Whether it's a snowy nude sprint down Main Street, the
mysterious appearance of a long-lost relative or the improbable death of yet
another of Maggie's boyfriends, life's never dull in the remote hamlet of
Cicely, Alaska. Colorful characters and quirky plots propelled Northern
Exposure into the hearts of millions of viewers, earning the CBS "dramedy"
series seven Emmy awards between its 1990 debut and its demise six
seasons later. Dr. Joel Fleischman (Rob Morrow) is an urban New York yuppie who consents to
four years of rural servitude after Alaska pays his medical-school tuition.
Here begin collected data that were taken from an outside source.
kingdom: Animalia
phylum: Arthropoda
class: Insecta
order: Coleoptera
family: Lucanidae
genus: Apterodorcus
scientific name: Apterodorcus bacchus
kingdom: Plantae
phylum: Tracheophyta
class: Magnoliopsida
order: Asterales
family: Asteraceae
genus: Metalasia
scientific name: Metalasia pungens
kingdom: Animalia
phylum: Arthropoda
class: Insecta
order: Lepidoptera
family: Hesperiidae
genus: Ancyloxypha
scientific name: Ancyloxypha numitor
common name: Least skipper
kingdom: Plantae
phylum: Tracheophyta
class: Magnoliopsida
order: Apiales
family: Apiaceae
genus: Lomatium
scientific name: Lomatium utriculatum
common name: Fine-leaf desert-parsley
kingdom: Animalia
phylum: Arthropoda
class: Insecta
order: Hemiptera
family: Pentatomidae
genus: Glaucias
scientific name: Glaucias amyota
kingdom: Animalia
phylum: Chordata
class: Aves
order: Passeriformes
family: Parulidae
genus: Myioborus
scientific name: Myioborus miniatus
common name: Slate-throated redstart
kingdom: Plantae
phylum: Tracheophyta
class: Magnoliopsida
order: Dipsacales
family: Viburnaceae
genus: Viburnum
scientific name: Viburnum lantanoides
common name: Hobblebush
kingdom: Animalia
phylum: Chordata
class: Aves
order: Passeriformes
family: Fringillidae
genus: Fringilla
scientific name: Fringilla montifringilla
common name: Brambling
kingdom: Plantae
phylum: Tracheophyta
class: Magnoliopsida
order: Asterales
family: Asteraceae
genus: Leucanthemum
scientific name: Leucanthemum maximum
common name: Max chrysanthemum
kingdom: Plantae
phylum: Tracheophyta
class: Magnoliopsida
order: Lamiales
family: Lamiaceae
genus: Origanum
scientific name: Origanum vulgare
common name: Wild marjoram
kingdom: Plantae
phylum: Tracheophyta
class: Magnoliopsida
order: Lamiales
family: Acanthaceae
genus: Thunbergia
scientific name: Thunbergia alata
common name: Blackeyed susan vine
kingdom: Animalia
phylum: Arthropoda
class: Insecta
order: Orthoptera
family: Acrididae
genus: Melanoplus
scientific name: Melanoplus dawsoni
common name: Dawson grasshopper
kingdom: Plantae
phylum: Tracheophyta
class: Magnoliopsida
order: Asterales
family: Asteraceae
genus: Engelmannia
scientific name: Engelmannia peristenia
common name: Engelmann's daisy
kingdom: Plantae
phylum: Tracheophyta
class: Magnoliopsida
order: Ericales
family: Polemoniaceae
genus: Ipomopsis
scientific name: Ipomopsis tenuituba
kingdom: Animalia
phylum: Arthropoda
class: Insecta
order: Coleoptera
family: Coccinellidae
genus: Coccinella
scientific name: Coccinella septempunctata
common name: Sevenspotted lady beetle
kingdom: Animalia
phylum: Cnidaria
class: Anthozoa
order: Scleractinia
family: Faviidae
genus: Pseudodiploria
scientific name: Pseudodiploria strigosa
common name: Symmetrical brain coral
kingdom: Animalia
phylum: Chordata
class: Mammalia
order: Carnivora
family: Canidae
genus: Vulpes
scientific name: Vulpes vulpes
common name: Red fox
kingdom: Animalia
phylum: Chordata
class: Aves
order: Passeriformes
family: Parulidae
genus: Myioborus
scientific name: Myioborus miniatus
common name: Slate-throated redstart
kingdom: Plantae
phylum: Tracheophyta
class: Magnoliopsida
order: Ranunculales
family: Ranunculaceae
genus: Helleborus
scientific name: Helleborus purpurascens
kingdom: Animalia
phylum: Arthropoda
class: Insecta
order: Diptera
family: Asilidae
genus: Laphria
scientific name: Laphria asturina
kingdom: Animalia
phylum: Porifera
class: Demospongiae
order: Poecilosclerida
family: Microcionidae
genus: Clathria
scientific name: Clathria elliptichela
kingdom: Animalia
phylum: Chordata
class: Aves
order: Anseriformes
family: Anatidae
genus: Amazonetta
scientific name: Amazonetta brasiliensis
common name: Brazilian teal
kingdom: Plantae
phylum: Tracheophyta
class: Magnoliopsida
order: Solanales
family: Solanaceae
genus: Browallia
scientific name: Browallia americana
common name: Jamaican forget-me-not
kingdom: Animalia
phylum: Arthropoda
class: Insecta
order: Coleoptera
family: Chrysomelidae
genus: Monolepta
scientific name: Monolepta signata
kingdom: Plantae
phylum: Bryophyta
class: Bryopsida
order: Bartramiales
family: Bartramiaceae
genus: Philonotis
Joel's fish-out-of-water adventures drive the show, but it's the quirky ensemble
of characters--Chris, the DJ/philosopher (John Corbett), Holling, the bartender
(John Cullum), Maurice, the town patriarch (Barry Corbin), Ed, the filmmaker
(Darren E. Burrows) and Maggie, the bush pilot (Janine Turner), among
others–-that keeps the series consistently entertaining. The town develops its
own offbeat personality as well, a Mayberry-meets-Twin-Peaks blend of Native
mysticism, Aurora Borealis-induced dreams, unlikely tales of long-lost family
members, and rumors of a Bigfoot-like creature known simply as "Adam." Northern Exposure provides a utopian escape--a place where life is
interesting but never dangerous, everyone's insightful, the mystical becomes
real and nobody's burdened with a mundane 9-to-6 desk job. Cicely is a
delightful place to visit, even if it's only for an hour at a time.